Start of Source records

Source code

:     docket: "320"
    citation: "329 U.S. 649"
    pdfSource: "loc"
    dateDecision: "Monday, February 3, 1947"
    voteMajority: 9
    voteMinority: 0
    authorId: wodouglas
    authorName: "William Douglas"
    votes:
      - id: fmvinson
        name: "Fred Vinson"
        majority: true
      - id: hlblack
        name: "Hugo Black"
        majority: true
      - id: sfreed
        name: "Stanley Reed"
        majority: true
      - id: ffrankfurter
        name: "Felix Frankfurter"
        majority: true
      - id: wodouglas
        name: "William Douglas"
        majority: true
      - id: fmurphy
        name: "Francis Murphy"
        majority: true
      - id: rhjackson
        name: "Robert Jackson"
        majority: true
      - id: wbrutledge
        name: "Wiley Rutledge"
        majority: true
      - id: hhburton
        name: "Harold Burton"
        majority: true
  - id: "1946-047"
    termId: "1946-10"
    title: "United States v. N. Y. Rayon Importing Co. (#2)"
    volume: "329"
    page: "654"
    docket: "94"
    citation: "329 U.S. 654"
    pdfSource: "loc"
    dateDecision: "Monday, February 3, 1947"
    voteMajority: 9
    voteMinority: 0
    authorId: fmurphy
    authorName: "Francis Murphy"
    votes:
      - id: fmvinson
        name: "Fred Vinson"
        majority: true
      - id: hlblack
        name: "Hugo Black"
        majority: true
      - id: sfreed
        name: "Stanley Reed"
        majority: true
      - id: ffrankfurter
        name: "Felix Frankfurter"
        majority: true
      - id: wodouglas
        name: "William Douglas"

End of Source records

_What you should do_
Identify each line in the data above that contains the string "Francis", matching uppercase and lowercase exactly, and copy those lines.

_Response_
        name: "Francis Murphy"
    authorName: "Francis Murphy"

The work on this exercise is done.